Activity
Copy out the lines in the data below, beginning with the line that contains "Kunst und Kultur" and continuing through the line that contains "Alle Suchen ansehen", with every character reproduced unchanged.
── Record extracts
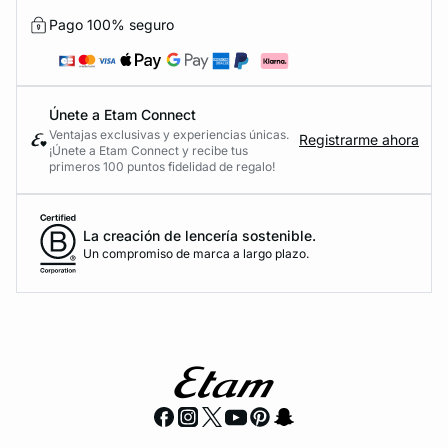
Pago 100% seguro
Únete a Etam Connect
Ventajas exclusivas y experiencias únicas.
Registrarme ahora
¡Únete a Etam Connect y recibe tus
primeros 100 puntos fidelidad de regalo!
La creación de lencería sostenible.
Un compromiso de marca a largo plazo.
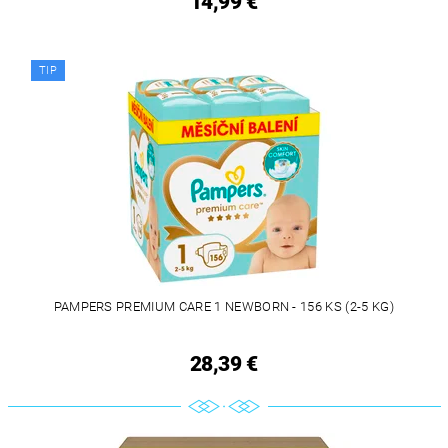
14,99 €
TIP
PAMPERS PREMIUM CARE 1 NEWBORN - 156 KS (2-5 KG)
28,39 €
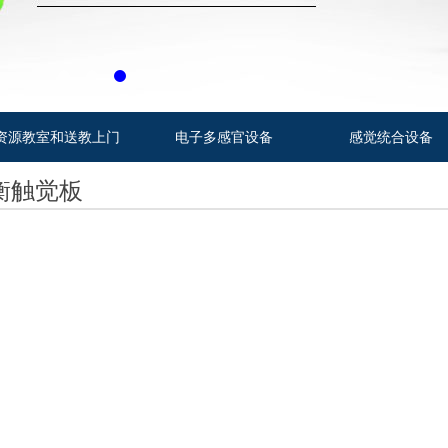
资源教室和送教上门
电子多感官设备
感觉统合设备
衡触觉板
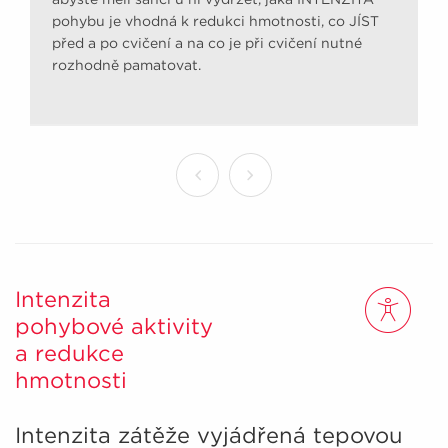
pohybu je vhodná k redukci hmotnosti, co JÍST
před a po cvičení a na co je při cvičení nutné
rozhodně pamatovat.
Intenzita
pohybové aktivity
a redukce
hmotnosti
Intenzita zátěže vyjádřená tepovou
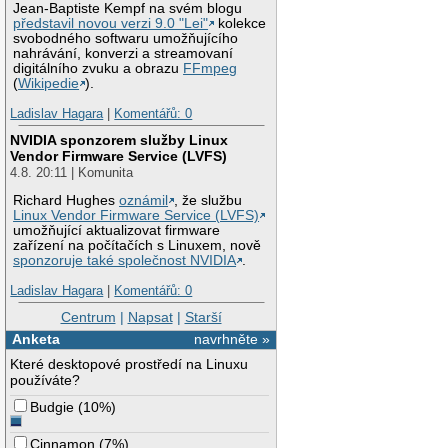
Jean-Baptiste Kempf na svém blogu
představil novou verzi 9.0 "Lei"
kolekce
svobodného softwaru umožňujícího
nahrávání, konverzi a streamovaní
digitálního zvuku a obrazu
FFmpeg
(
Wikipedie
).
Ladislav Hagara
|
Komentářů: 0
NVIDIA sponzorem služby Linux
Vendor Firmware Service (LVFS)
4.8. 20:11 | Komunita
Richard Hughes
oznámil
, že službu
Linux Vendor Firmware Service (LVFS)
umožňující aktualizovat firmware
zařízení na počítačích s Linuxem, nově
sponzoruje také společnost NVIDIA
.
Ladislav Hagara
|
Komentářů: 0
Centrum
|
Napsat
|
Starší
Anketa
navrhněte »
Které desktopové prostředí na Linuxu
používáte?
Budgie
(
10%
)
Cinnamon
(
7%
)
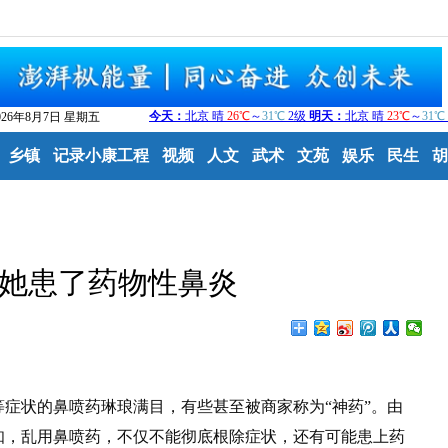
026年8月7日 星期五
乡镇
记录小康工程
视频
人文
武术
文苑
娱乐
民生
胡
 她患了药物性鼻炎
状的鼻喷药琳琅满目，有些甚至被商家称为“神药”。由
知，乱用鼻喷药，不仅不能彻底根除症状，还有可能患上药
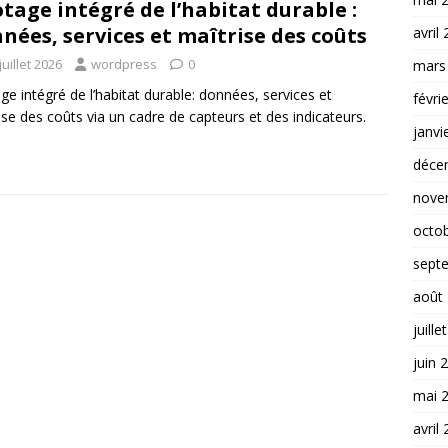
otage intégré de l’habitat durable :
nées, services et maîtrise des coûts
avril
juillet 2026
wordpress
0
mars
age intégré de l’habitat durable: données, services et
févri
ise des coûts via un cadre de capteurs et des indicateurs.
janvi
déce
nove
octo
sept
août
juille
juin 
mai 
avril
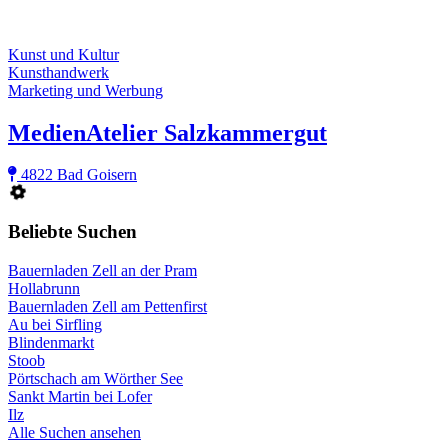
Kunst und Kultur
Kunsthandwerk
Marketing und Werbung
MedienAtelier Salzkammergut
4822 Bad Goisern
Beliebte Suchen
Bauernladen Zell an der Pram
Hollabrunn
Bauernladen Zell am Pettenfirst
Au bei Sirfling
Blindenmarkt
Stoob
Pörtschach am Wörther See
Sankt Martin bei Lofer
Ilz
Alle Suchen ansehen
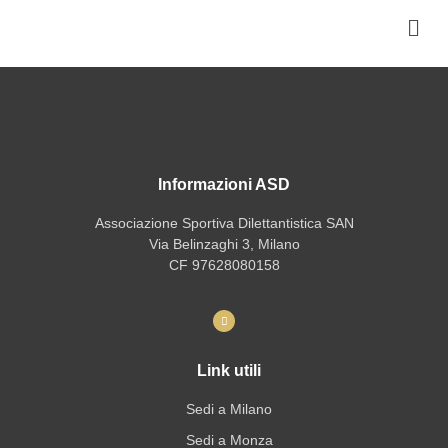
Informazioni ASD
Associazione Sportiva Dilettantistica SAN
Via Belinzaghi 3, Milano
CF 97628080158
Link utili
Sedi a Milano
Sedi a Monza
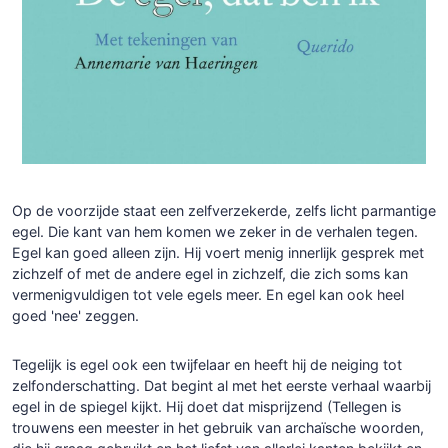
Op de voorzijde staat een zelfverzekerde, zelfs licht parmantige
egel. Die kant van hem komen we zeker in de verhalen tegen.
Egel kan goed alleen zijn. Hij voert menig innerlijk gesprek met
zichzelf of met de andere egel in zichzelf, die zich soms kan
vermenigvuldigen tot vele egels meer. En egel kan ook heel
goed 'nee' zeggen.
Tegelijk is egel ook een twijfelaar en heeft hij de neiging tot
zelfonderschatting. Dat begint al met het eerste verhaal waarbij
egel in de spiegel kijkt. Hij doet dat misprijzend (Tellegen is
trouwens een meester in het gebruik van archaïsche woorden,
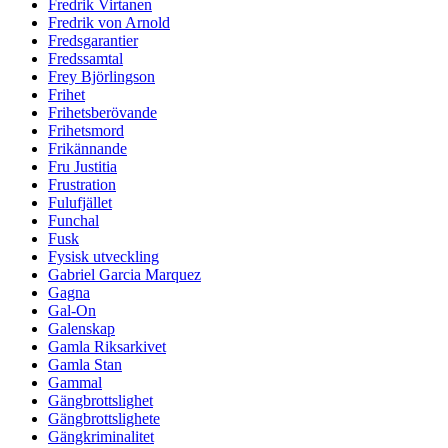
Fredrik Virtanen
Fredrik von Arnold
Fredsgarantier
Fredssamtal
Frey Björlingson
Frihet
Frihetsberövande
Frihetsmord
Frikännande
Fru Justitia
Frustration
Fulufjället
Funchal
Fusk
Fysisk utveckling
Gabriel Garcia Marquez
Gagna
Gal-On
Galenskap
Gamla Riksarkivet
Gamla Stan
Gammal
Gängbrottslighet
Gängbrottslighete
Gängkriminalitet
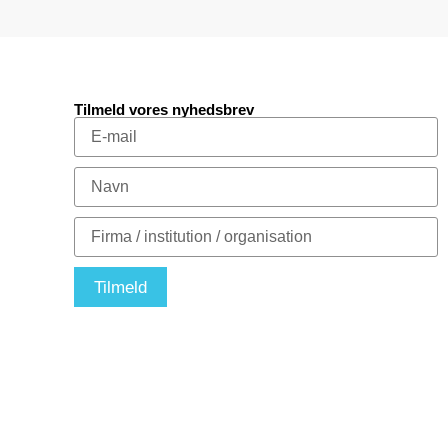
Tilmeld vores nyhedsbrev
Tilmeld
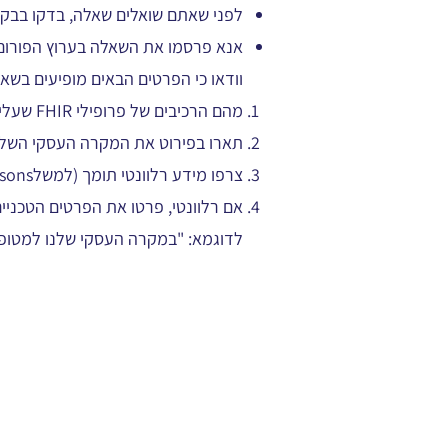
לפני שאתם שואלים שאלה, בדקו בבק
אנא פרסמו את השאלה בערוץ הפורום הרל
וודאו כי הפרטים הבאים מופיעים בשאל
מהם הרכיבים של פרופילי FHIR שעליהם אתם שואלים
תארו בפירוט את המקרה העסקי השלם
צרפו מידע רלוונטי תומך (למשלjsons, מסמכים וכו')
אם רלוונטי, פרטו את הפרטים הטכניים 
לדוגמא: "במקרה העסקי שלנו למטופל 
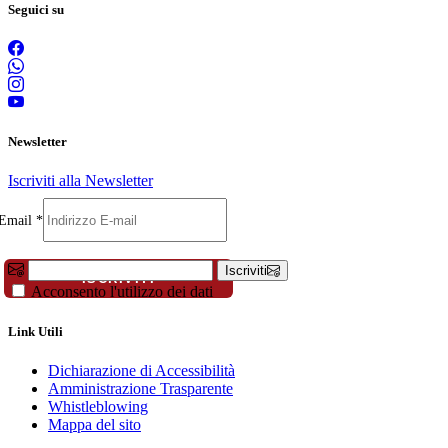
Seguici su
Newsletter
Iscriviti alla Newsletter
Compleanno
Email
*
Nome
Cognome
Iscriviti
ISCRIVITI
Acconsento l'utilizzo dei dati
Link Utili
Dichiarazione di Accessibilità
Amministrazione Trasparente
Whistleblowing
Mappa del sito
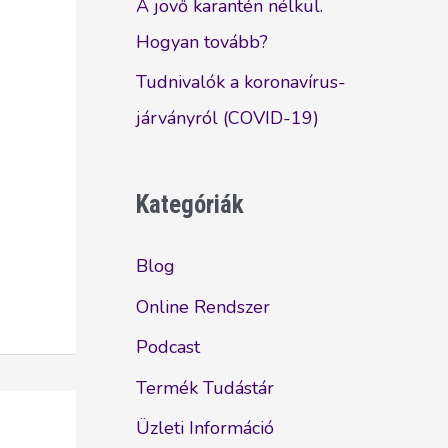
A jövő karantén nélkül.
Hogyan tovább?
Tudnivalók a koronavírus-
járványról (COVID-19)
Kategóriák
Blog
Online Rendszer
Podcast
Termék Tudástár
Üzleti Információ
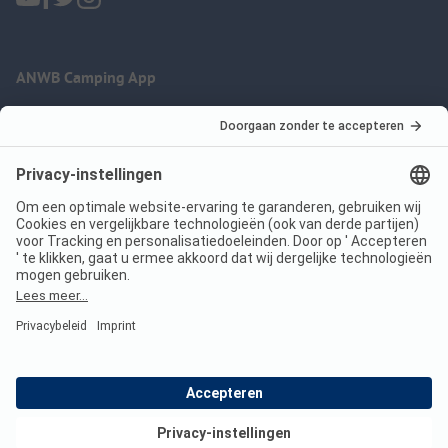
ANWB Camping App
nu gratis gebruiken
Imprint
Voorwaarden
Jouw privacy
Wet digitale diensten
anwbcamping.nl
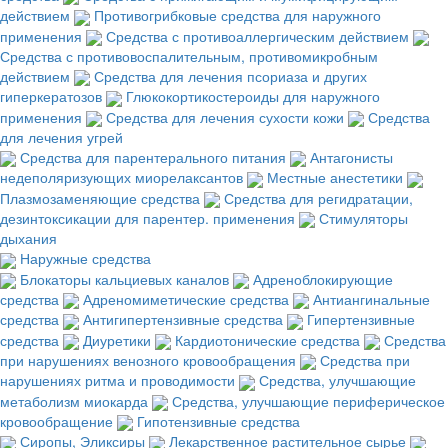
действием
Противогрибковые средства для наружного
применения
Средства с противоаллергическим действием
Средства с противовоспалительным, противомикробным
действием
Средства для лечения псориаза и других
гиперкератозов
Глюкокортикостероиды для наружного
применения
Средства для лечения сухости кожи
Средства
для лечения угрей
Средства для парентерального питания
Антагонисты
недеполяризующих миорелаксантов
Местные анестетики
Плазмозаменяющие средства
Средства для регидратации,
дезинтоксикации для парентер. применения
Стимуляторы
дыхания
Наружные средства
Блокаторы кальциевых каналов
Адреноблокирующие
средства
Адреномиметические средства
Антиангинальные
средства
Антигипертензивные средства
Гипертензивные
средства
Диуретики
Кардиотонические средства
Средства
при нарушениях венозного кровообращения
Средства при
нарушениях ритма и проводимости
Средства, улучшающие
метаболизм миокарда
Средства, улучшающие периферическое
кровообращение
Гипотензивные средства
Сиропы, Эликсиры
Лекарственное растительное сырье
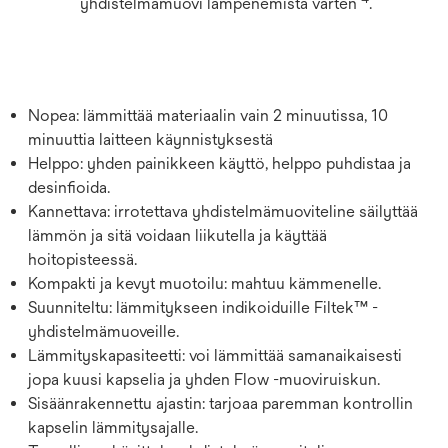
yhdistelmämuovi lämpenemistä varten
.
Nopea: lämmittää materiaalin vain 2 minuutissa, 10
minuuttia laitteen käynnistyksestä
Helppo: yhden painikkeen käyttö, helppo puhdistaa ja
desinfioida.
Kannettava: irrotettava yhdistelmämuoviteline säilyttää
lämmön ja sitä voidaan liikutella ja käyttää
hoitopisteessä.
Kompakti ja kevyt muotoilu: mahtuu kämmenelle.
Suunniteltu: lämmitykseen indikoiduille Filtek™ -
yhdistelmämuoveille.
Lämmityskapasiteetti: voi lämmittää samanaikaisesti
jopa kuusi kapselia ja yhden Flow -muoviruiskun.
Sisäänrakennettu ajastin: tarjoaa paremman kontrollin
kapselin lämmitysajalle.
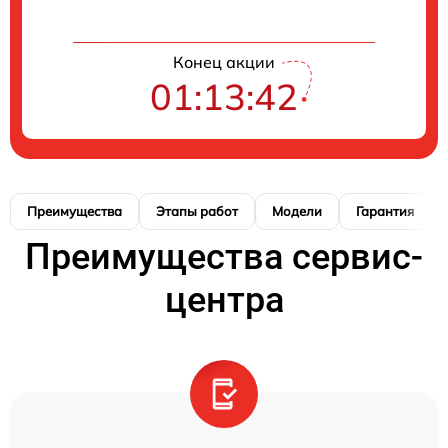
Конец акции
01:13:41
Преимущества
Этапы работ
Модели
Гарантия
Преимущества сервис-
центра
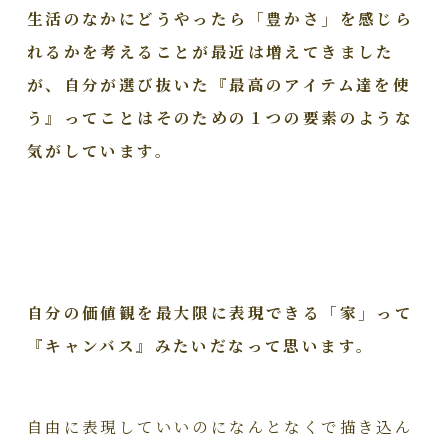
生活のなかにどうやったら「豊かさ」を感じら
れるかを考えることが最近は増えてきました
が、自分が選び抜いた『最高のアイテム達を使
う』ってことはそのための１つの要素のような
気がしています。
自分の価値観を最大限に表現できる「家」って
『キャンバス』みたいだなって思います。
自由に表現していいのになんとなくで描き込ん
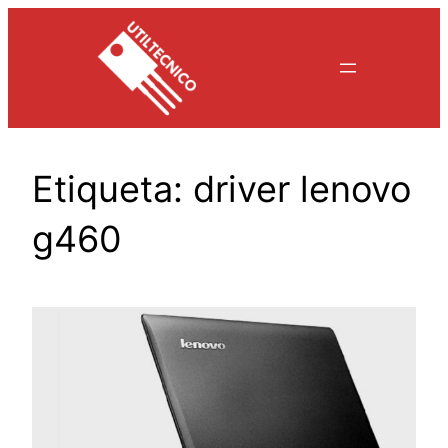
Saltar
al
contenido
Etiqueta:
driver lenovo
g460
────
Written solution
Kunst und Kultur
Kunsthandwerk
Marketing und Werbung
MedienAtelier Salzkammergut
4822 Bad Goisern
Beliebte Suchen
Bauernladen Zell an der Pram
Hollabrunn
Bauernladen Zell am Pettenfirst
Au bei Sirfling
Blindenmarkt
Stoob
Pörtschach am Wörther See
Sankt Martin bei Lofer
Ilz
Alle Suchen ansehen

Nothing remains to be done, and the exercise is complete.